See also article in Financial Times
Apparently, a human (Kellin Pelrine, a solid player but not even a Go professional) was able to beat some state-of-the-art Go AIs (KataGo and Leela Zero) by learning to play an adversarial policy found using RL. Notice that he studied the policy before the match and didn't receive any AI advice during play.
I'm not surprised adversarial policies for Go AIs are possible, this is in line with previous results about RL and adversarial examples more generally. I am surprised this adversarial policy is teachable to humans without colossal effort.
This is some evidence against the "scaling hypothesis", i.e. evidence that something non-trivial and important is missing from modern deep learning in order to reach AGI. The usual counterargument to the argument from adversarial examples is: maybe if we could directly access a human brain, we could find adversarial examples against humans. I can believe that it's possible to defeat a Go professional by some extremely weird strategy that causes them to have a seizure or something in that spirit. But, is there a way to do this that another human can learn to use fairly easily? This stretches credulity somewhat.
Notice also that (AFAIK) there's no known way to inoculate an AI against an adversarial policy without letting it play many times against it (after which a different adversarial policy can be found). Whereas even if there's some easy way to "trick" a Go professional, they probably wouldn't fall for it twice.

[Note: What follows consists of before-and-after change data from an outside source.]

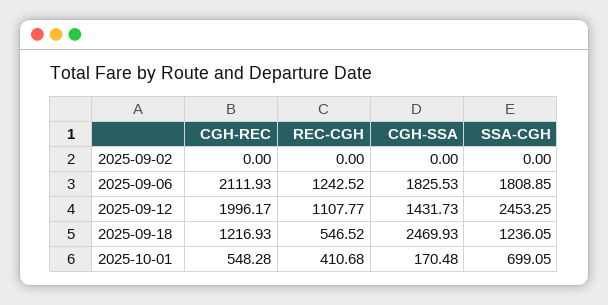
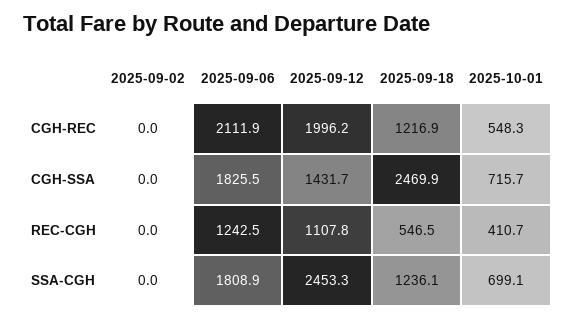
  {
    "CGH-REC": {
      "2025-09-02": 0,
      "2025-09-06": 2111.93,
      "2025-09-12": 1996.17,
      "2025-09-18": 1216.93,
      "2025-10-01": 548.28
    },
    "REC-CGH": {
      "2025-09-02": 0,
      "2025-09-06": 1242.52,
      "2025-09-12": 1107.77,
      "2025-09-18": 546.52,
      "2025-10-01": 410.68
    },
    "CGH-SSA": {
      "2025-09-02": 0,
      "2025-09-06": 1825.53,
      "2025-09-12": 1431.73,
      "2025-09-18": 2469.93,
-     "2025-10-01": 170.48
+     "2025-10-01": 715.7
    },
    "SSA-CGH": {
      "2025-09-02": 0,
      "2025-09-06": 1808.85,
      "2025-09-12": 2453.25,
      "2025-09-18": 1236.05,
      "2025-10-01": 699.05
    }
  }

Yeah, but I think I registered that bizarreness as being from the ANN having a different architecture and abstractions of the game than we do. Which is to say, my confusion is from the idea that qualitatively this feels in the same vein as playing a move that doesn’t improve your position in a game-theoretic sense, but which confuses your opponent and results in you getting an advantage when they make mistakes. And that definitely isn’t trained adversarially against a human mind, so I would expect that the limit of strategies like this would allow for otherwise objectively far weaker players to defeat opponents they’ve customised their strategy to.